** RECORDS TO PROCESS follows **

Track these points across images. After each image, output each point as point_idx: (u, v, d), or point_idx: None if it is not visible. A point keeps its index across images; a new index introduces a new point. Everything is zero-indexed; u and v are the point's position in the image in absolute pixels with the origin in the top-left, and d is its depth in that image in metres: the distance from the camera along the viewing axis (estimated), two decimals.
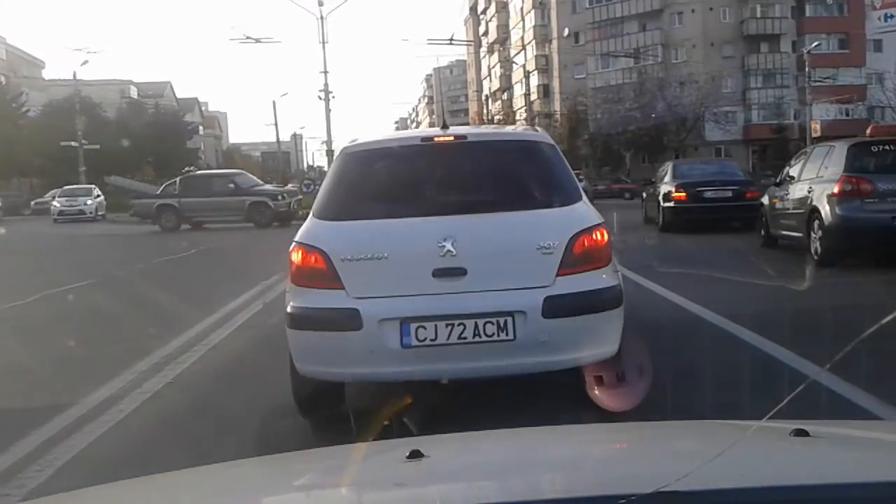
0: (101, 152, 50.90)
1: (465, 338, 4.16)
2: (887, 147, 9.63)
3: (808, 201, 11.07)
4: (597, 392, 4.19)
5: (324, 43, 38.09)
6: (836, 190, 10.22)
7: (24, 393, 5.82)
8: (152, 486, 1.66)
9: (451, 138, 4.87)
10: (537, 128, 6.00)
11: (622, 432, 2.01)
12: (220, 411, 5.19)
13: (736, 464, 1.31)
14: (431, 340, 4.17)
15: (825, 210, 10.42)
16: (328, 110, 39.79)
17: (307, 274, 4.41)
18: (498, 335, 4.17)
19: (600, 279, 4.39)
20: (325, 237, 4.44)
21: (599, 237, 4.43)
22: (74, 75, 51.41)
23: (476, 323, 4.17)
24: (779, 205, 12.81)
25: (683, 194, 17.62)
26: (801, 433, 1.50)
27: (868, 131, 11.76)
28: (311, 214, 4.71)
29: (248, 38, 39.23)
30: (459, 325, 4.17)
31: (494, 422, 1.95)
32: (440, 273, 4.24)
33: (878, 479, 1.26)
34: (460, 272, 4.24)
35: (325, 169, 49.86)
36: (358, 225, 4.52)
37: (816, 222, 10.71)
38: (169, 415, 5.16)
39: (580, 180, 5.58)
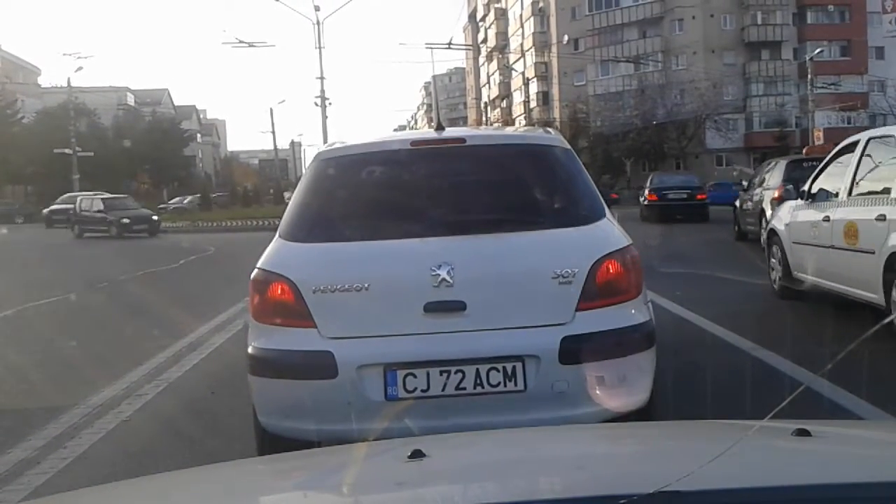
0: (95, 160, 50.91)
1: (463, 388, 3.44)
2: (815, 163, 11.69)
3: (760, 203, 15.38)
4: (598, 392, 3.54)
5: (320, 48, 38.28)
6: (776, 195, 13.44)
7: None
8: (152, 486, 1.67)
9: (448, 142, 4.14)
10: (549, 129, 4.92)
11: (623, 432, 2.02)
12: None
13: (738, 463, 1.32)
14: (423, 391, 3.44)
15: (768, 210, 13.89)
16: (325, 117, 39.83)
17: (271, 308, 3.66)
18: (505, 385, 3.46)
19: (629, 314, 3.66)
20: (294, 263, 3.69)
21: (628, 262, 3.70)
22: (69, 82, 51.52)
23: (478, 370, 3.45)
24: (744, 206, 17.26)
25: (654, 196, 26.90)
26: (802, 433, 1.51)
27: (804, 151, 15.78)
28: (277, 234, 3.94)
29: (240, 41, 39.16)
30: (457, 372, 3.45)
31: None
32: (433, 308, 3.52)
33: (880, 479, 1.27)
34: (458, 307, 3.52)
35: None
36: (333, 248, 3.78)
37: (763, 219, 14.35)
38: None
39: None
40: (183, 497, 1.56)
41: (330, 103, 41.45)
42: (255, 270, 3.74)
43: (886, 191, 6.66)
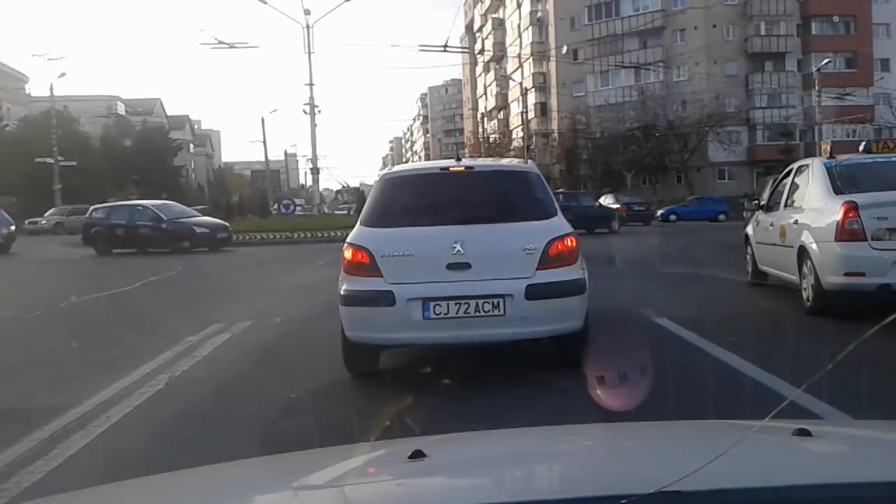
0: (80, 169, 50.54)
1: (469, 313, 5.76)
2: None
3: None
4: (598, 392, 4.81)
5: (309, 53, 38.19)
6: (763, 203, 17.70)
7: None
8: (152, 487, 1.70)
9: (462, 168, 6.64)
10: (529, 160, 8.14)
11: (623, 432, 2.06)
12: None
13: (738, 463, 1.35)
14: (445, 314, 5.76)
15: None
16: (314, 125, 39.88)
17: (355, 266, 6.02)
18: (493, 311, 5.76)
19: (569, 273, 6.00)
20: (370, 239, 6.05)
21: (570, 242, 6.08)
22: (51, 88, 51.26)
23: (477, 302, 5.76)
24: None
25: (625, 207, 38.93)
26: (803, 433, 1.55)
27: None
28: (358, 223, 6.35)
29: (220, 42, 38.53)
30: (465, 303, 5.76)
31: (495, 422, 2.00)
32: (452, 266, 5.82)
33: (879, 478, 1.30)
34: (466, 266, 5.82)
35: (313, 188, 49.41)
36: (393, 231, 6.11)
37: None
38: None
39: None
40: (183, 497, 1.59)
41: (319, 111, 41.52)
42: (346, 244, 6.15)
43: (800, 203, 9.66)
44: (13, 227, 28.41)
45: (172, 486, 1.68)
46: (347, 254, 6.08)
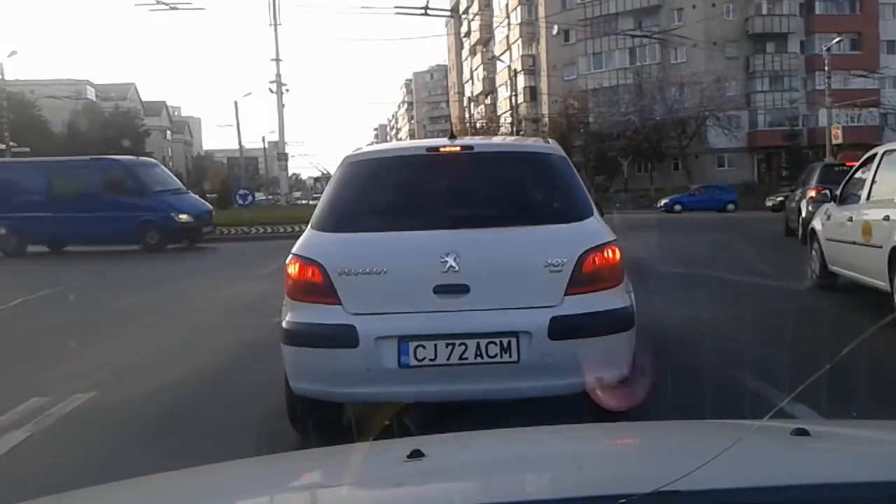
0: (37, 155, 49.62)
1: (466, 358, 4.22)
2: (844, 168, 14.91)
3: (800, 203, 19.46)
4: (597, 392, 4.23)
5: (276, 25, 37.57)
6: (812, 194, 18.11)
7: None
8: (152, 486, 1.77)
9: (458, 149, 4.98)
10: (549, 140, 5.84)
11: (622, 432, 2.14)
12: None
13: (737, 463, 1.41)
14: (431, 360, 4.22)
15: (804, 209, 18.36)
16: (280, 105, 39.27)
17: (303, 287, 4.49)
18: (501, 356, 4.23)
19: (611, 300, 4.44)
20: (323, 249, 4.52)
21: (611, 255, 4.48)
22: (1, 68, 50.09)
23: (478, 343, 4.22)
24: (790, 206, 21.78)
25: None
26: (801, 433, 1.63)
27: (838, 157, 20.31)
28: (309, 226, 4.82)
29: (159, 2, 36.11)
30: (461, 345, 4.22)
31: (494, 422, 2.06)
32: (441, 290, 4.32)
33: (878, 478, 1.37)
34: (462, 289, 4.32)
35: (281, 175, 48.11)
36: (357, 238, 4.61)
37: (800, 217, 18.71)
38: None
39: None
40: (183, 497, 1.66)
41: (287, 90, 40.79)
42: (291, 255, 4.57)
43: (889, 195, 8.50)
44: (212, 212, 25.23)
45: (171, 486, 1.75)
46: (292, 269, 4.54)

** End of RECORDS TO PROCESS **
** RECORDS TO PROCESS follows **

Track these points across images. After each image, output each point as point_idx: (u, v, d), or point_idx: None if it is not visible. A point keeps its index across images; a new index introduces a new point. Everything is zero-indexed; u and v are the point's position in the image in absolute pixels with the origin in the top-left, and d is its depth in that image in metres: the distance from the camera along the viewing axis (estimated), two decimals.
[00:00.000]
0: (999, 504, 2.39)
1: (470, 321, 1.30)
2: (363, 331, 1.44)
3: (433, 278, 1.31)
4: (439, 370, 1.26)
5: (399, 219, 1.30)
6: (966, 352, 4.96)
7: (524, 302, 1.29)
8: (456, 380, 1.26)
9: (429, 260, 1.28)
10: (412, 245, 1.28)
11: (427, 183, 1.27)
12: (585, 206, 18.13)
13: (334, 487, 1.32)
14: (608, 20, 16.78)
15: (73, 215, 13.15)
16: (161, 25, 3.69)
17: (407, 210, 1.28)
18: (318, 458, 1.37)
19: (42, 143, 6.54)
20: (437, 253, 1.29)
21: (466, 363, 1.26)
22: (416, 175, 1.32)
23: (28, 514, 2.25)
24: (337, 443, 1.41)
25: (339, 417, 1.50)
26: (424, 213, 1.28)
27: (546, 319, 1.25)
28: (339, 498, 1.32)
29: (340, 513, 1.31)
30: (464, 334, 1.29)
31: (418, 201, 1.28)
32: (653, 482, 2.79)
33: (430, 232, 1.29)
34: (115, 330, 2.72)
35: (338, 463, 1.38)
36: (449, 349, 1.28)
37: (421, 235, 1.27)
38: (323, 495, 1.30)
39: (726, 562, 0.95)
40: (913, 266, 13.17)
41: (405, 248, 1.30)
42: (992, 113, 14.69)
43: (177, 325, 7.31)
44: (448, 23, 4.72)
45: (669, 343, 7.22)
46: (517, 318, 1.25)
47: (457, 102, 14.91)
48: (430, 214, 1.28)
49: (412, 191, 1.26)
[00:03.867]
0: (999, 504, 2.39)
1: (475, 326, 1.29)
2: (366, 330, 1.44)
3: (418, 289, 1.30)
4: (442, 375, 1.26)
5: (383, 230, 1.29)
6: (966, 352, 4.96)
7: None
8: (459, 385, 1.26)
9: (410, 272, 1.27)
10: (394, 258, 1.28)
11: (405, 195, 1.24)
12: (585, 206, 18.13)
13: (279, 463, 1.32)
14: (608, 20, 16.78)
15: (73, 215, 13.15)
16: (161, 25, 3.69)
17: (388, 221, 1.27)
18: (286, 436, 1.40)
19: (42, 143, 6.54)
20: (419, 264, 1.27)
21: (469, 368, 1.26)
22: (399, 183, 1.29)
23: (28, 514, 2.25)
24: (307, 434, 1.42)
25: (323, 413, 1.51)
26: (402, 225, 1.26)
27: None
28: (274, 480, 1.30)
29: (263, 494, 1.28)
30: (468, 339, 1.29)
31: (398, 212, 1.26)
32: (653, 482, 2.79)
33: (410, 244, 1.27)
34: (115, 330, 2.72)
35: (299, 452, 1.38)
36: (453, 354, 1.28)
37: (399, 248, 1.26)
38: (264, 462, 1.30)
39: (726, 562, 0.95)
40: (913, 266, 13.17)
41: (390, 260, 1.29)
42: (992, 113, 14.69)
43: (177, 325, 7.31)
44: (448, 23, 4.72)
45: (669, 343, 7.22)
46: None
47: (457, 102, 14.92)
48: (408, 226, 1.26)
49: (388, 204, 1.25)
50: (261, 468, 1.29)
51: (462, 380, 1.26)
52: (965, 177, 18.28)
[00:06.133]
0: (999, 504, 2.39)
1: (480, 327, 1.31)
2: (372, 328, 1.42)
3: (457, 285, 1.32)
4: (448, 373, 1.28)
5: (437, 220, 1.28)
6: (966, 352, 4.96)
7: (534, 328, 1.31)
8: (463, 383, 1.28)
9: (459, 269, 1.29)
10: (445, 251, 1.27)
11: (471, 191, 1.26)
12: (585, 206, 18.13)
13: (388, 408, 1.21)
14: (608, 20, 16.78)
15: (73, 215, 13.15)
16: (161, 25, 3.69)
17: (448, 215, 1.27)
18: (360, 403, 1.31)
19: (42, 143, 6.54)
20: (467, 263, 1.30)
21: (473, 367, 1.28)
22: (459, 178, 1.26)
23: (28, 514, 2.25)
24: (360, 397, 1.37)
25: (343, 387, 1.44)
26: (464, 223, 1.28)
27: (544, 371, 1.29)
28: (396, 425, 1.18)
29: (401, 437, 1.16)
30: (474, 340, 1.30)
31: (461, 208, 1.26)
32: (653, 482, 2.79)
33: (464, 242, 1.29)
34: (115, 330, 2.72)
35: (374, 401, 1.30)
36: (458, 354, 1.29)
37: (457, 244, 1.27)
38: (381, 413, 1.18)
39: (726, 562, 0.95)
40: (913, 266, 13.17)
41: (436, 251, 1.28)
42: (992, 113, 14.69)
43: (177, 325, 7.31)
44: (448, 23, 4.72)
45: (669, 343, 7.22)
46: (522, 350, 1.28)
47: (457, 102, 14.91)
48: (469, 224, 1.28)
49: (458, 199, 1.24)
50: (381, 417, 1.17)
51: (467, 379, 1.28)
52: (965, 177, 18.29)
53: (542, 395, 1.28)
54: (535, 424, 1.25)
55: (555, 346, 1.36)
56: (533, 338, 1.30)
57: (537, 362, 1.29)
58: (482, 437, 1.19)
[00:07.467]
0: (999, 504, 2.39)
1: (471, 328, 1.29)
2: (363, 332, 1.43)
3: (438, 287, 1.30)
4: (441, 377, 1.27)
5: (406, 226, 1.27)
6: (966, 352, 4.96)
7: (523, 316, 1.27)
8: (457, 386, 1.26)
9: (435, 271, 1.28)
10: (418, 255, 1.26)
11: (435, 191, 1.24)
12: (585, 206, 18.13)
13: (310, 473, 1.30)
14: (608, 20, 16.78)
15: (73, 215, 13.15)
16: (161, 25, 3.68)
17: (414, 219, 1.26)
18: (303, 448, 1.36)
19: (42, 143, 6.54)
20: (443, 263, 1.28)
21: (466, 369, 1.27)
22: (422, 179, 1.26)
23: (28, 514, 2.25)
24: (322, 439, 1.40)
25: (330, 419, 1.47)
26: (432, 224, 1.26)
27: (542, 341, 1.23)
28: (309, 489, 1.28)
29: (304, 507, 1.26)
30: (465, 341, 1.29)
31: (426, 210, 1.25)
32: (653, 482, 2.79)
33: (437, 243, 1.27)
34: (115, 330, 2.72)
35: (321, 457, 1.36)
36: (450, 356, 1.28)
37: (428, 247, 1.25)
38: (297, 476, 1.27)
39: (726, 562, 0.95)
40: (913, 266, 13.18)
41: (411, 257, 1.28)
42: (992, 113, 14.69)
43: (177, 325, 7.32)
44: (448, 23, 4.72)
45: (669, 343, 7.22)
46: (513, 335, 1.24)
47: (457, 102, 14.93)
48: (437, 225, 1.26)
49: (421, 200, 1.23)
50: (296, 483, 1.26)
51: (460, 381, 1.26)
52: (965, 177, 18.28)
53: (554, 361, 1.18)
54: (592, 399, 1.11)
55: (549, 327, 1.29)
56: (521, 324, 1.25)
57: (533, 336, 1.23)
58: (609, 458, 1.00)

** End of RECORDS TO PROCESS **

#### EXERCISE BRIEF
Copy back the listing above exactly, but only from the line with "11: (622, 432, 2.01)" through the line with "38: (169, 415, 5.16)", both ends included.

#### EXERCISE RESULT
11: (622, 432, 2.01)
12: (220, 411, 5.19)
13: (736, 464, 1.31)
14: (431, 340, 4.17)
15: (825, 210, 10.42)
16: (328, 110, 39.79)
17: (307, 274, 4.41)
18: (498, 335, 4.17)
19: (600, 279, 4.39)
20: (325, 237, 4.44)
21: (599, 237, 4.43)
22: (74, 75, 51.41)
23: (476, 323, 4.17)
24: (779, 205, 12.81)
25: (683, 194, 17.62)
26: (801, 433, 1.50)
27: (868, 131, 11.76)
28: (311, 214, 4.71)
29: (248, 38, 39.23)
30: (459, 325, 4.17)
31: (494, 422, 1.95)
32: (440, 273, 4.24)
33: (878, 479, 1.26)
34: (460, 272, 4.24)
35: (325, 169, 49.86)
36: (358, 225, 4.52)
37: (816, 222, 10.71)
38: (169, 415, 5.16)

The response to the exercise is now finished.